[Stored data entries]
*** Block opens ***

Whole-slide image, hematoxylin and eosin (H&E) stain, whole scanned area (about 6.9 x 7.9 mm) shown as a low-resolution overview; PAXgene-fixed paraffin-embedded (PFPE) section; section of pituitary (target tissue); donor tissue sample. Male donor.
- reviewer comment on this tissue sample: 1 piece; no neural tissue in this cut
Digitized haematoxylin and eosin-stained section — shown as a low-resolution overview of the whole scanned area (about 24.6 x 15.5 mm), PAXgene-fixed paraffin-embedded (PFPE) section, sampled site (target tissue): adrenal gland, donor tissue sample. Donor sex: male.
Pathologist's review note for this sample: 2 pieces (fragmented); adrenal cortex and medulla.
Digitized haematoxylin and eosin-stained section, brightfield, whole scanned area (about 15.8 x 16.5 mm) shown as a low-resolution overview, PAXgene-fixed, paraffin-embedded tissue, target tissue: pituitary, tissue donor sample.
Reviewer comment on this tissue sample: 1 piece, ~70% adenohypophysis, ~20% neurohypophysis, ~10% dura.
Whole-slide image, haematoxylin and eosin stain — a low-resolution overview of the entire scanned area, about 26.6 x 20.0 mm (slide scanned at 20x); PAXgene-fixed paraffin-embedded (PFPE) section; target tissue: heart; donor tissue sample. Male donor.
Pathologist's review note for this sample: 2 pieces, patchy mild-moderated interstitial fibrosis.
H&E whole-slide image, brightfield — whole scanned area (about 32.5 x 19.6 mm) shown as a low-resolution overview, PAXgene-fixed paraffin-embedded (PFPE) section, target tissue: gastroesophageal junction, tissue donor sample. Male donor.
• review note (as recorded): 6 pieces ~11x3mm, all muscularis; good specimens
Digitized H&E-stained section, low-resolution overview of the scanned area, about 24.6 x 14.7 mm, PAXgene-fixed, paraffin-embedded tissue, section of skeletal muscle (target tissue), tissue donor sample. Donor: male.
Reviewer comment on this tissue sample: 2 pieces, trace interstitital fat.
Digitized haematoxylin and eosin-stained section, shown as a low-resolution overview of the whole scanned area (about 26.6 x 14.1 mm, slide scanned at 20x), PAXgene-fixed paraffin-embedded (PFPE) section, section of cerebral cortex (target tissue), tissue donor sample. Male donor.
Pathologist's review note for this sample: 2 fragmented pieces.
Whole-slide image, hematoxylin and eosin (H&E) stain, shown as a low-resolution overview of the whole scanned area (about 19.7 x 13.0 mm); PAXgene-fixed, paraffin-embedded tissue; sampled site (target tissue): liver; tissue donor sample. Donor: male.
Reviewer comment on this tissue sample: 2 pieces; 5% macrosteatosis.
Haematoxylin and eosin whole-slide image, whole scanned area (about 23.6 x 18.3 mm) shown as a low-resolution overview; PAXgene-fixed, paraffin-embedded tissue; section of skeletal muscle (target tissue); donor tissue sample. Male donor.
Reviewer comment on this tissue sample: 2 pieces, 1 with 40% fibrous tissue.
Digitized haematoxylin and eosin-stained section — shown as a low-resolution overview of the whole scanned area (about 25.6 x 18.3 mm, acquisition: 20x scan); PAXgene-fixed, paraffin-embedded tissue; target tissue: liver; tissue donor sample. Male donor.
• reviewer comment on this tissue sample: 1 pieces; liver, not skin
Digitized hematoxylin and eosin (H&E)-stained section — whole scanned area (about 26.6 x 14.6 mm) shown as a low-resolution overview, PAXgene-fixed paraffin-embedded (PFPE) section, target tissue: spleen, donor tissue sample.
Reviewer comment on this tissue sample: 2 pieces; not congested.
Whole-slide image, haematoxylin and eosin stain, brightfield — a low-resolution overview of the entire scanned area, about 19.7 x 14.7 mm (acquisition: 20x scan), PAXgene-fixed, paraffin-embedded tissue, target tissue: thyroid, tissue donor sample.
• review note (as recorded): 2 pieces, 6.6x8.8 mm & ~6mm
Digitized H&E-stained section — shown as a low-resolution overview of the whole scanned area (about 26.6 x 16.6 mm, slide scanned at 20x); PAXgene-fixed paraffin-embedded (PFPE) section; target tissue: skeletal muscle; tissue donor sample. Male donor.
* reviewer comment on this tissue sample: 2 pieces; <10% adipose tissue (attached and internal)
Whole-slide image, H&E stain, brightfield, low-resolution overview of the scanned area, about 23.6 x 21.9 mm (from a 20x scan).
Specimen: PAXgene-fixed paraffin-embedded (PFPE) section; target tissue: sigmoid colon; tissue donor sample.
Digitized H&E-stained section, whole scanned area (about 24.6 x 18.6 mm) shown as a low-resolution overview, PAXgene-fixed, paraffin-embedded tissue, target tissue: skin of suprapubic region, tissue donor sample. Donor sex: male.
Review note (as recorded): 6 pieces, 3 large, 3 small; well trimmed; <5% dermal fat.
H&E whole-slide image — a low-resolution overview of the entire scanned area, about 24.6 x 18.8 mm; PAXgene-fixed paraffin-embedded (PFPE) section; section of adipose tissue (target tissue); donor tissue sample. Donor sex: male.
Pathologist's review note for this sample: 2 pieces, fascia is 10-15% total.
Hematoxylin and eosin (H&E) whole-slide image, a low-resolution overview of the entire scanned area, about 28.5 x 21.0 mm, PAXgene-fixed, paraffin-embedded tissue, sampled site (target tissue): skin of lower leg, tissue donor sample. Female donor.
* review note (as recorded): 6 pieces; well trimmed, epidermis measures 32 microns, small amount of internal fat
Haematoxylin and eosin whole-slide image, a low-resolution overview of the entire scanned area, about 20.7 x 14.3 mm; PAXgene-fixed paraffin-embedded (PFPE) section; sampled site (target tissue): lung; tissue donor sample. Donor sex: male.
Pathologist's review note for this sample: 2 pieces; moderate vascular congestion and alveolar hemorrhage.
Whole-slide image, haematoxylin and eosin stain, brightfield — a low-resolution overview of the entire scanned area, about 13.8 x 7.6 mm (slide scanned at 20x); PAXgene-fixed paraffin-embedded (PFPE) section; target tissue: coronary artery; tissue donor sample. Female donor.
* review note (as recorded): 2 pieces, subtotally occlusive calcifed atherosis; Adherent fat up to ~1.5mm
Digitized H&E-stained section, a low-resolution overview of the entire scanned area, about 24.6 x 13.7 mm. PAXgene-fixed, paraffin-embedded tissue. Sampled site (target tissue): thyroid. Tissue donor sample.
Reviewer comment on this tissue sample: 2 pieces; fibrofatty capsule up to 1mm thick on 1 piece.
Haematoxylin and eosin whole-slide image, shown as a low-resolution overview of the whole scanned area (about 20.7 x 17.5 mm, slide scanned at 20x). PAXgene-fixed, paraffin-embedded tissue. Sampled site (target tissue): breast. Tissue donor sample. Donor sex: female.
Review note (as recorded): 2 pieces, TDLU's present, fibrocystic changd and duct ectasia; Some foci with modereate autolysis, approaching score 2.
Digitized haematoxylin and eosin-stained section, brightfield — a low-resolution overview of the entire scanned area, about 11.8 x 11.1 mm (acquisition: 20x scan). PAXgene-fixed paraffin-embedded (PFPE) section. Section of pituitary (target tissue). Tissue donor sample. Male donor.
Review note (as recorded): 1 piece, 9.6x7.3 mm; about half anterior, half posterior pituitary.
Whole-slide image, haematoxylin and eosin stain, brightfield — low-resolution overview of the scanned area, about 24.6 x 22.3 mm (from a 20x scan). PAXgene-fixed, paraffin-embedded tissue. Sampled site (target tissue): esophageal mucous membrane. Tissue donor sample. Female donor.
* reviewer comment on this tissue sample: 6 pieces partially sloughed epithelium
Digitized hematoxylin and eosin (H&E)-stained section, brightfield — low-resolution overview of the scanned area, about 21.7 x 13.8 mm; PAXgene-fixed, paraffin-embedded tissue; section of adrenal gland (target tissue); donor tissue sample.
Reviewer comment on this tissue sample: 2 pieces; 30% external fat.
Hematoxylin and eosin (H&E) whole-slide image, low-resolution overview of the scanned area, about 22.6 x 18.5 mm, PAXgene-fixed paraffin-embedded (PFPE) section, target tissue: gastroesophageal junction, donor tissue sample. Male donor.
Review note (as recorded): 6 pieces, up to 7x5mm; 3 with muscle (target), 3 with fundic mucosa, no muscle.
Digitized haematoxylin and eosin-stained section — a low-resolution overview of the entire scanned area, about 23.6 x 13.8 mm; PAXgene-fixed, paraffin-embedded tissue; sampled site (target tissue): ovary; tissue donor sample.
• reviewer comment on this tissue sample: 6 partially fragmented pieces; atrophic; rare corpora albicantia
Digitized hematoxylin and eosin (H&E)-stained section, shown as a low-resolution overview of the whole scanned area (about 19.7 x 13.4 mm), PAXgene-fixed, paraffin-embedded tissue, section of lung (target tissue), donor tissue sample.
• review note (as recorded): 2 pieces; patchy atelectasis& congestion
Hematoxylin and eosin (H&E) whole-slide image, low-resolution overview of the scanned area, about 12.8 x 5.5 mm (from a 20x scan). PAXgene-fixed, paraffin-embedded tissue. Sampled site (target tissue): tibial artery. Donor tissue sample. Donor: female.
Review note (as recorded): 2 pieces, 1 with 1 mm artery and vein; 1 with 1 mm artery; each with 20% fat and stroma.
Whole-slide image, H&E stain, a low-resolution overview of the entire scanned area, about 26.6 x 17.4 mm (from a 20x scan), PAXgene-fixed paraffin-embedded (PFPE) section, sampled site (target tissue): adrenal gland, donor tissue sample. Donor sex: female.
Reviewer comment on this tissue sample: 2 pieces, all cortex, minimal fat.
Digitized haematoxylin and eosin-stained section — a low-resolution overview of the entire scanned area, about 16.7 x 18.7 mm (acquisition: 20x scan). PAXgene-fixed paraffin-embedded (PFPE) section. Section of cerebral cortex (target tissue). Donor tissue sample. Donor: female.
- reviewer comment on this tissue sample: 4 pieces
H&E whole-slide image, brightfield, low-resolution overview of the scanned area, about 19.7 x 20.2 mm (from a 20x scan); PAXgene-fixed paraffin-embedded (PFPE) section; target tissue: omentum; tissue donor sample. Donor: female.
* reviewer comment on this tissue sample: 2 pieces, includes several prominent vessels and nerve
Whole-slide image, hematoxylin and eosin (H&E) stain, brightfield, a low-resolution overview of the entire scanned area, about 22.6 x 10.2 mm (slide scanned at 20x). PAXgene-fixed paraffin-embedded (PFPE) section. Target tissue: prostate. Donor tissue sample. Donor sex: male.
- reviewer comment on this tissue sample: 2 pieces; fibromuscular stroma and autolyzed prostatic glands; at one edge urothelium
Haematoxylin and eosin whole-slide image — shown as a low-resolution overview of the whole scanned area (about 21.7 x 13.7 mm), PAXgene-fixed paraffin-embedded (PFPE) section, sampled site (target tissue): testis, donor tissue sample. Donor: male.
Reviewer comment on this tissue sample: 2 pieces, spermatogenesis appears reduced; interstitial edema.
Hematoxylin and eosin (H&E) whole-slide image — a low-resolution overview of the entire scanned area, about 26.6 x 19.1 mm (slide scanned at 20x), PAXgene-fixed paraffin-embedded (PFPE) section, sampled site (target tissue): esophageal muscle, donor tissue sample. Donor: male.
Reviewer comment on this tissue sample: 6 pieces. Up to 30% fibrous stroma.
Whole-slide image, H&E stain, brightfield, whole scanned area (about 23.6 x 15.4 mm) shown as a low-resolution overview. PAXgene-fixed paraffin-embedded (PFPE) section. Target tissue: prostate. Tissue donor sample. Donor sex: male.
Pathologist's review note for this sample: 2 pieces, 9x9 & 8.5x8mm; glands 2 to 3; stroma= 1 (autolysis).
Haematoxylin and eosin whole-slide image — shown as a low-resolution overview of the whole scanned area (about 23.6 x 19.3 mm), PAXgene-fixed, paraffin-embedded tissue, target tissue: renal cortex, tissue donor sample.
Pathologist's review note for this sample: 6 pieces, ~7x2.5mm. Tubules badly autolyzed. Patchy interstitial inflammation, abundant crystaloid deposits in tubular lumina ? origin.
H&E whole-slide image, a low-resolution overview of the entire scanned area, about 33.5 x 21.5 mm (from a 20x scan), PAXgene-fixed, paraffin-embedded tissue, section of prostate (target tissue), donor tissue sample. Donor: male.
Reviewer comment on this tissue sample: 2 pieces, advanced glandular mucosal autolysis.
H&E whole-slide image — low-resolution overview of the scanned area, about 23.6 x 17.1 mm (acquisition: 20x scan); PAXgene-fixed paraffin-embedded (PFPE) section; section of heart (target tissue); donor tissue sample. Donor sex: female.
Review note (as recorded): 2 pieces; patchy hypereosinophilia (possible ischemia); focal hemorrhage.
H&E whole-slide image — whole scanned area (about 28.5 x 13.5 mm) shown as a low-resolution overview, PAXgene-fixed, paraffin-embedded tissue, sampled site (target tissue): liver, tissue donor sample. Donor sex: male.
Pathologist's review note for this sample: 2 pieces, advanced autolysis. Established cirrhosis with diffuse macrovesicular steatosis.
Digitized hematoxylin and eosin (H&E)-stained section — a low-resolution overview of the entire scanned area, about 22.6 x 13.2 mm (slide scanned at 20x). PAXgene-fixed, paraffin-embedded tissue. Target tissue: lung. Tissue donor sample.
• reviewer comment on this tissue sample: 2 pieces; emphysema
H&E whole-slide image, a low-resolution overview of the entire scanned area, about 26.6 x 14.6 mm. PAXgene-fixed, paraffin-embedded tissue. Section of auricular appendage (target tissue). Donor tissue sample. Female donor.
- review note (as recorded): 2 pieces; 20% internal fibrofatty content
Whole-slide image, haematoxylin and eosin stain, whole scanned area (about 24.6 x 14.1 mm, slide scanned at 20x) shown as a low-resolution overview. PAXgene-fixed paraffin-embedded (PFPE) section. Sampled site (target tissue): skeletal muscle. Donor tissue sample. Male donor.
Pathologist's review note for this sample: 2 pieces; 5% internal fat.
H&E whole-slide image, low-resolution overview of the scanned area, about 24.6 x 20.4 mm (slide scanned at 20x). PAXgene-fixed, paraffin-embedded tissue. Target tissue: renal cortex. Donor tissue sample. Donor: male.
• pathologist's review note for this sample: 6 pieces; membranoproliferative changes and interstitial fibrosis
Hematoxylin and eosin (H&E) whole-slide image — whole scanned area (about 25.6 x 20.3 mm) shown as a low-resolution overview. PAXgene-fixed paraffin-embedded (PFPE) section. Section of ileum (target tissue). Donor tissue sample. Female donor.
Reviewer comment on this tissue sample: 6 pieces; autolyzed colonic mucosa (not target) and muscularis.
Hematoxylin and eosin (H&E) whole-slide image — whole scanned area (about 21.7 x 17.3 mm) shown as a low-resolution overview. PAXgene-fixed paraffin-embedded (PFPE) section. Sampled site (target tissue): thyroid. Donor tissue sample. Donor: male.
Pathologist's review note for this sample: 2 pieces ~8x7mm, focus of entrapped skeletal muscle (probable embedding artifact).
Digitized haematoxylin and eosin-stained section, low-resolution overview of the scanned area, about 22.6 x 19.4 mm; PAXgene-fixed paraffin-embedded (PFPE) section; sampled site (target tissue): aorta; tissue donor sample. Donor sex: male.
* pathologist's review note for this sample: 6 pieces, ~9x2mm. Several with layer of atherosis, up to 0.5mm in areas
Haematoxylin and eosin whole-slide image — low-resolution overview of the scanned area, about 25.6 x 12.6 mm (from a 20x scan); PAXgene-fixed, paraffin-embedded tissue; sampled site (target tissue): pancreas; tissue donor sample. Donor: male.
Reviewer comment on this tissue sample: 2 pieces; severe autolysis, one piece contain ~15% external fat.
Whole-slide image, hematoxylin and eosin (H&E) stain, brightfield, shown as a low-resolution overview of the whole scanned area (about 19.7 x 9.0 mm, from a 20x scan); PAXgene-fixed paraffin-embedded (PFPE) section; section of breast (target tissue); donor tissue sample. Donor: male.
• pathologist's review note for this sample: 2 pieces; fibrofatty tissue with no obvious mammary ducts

*** Block closes ***

_Your objective:_ The expected answer is an exact copy of the lines above, beginning at the line with "testis, donor tissue sample. Donor: male." and ending at the line with "Reviewer comment on this tissue sample: 2 pieces, advanced", with both ends in.

_Result of the exercise:_
Haematoxylin and eosin whole-slide image — shown as a low-resolution overview of the whole scanned area (about 21.7 x 13.7 mm), PAXgene-fixed paraffin-embedded (PFPE) section, sampled site (target tissue): testis, donor tissue sample. Donor: male.
Reviewer comment on this tissue sample: 2 pieces, spermatogenesis appears reduced; interstitial edema.
Hematoxylin and eosin (H&E) whole-slide image — a low-resolution overview of the entire scanned area, about 26.6 x 19.1 mm (slide scanned at 20x), PAXgene-fixed paraffin-embedded (PFPE) section, sampled site (target tissue): esophageal muscle, donor tissue sample. Donor: male.
Reviewer comment on this tissue sample: 6 pieces. Up to 30% fibrous stroma.
Whole-slide image, H&E stain, brightfield, whole scanned area (about 23.6 x 15.4 mm) shown as a low-resolution overview. PAXgene-fixed paraffin-embedded (PFPE) section. Target tissue: prostate. Tissue donor sample. Donor sex: male.
Pathologist's review note for this sample: 2 pieces, 9x9 & 8.5x8mm; glands 2 to 3; stroma= 1 (autolysis).
Haematoxylin and eosin whole-slide image — shown as a low-resolution overview of the whole scanned area (about 23.6 x 19.3 mm), PAXgene-fixed, paraffin-embedded tissue, target tissue: renal cortex, tissue donor sample.
Pathologist's review note for this sample: 6 pieces, ~7x2.5mm. Tubules badly autolyzed. Patchy interstitial inflammation, abundant crystaloid deposits in tubular lumina ? origin.
H&E whole-slide image, a low-resolution overview of the entire scanned area, about 33.5 x 21.5 mm (from a 20x scan), PAXgene-fixed, paraffin-embedded tissue, section of prostate (target tissue), donor tissue sample. Donor: male.
Reviewer comment on this tissue sample: 2 pieces, advanced glandular mucosal autolysis.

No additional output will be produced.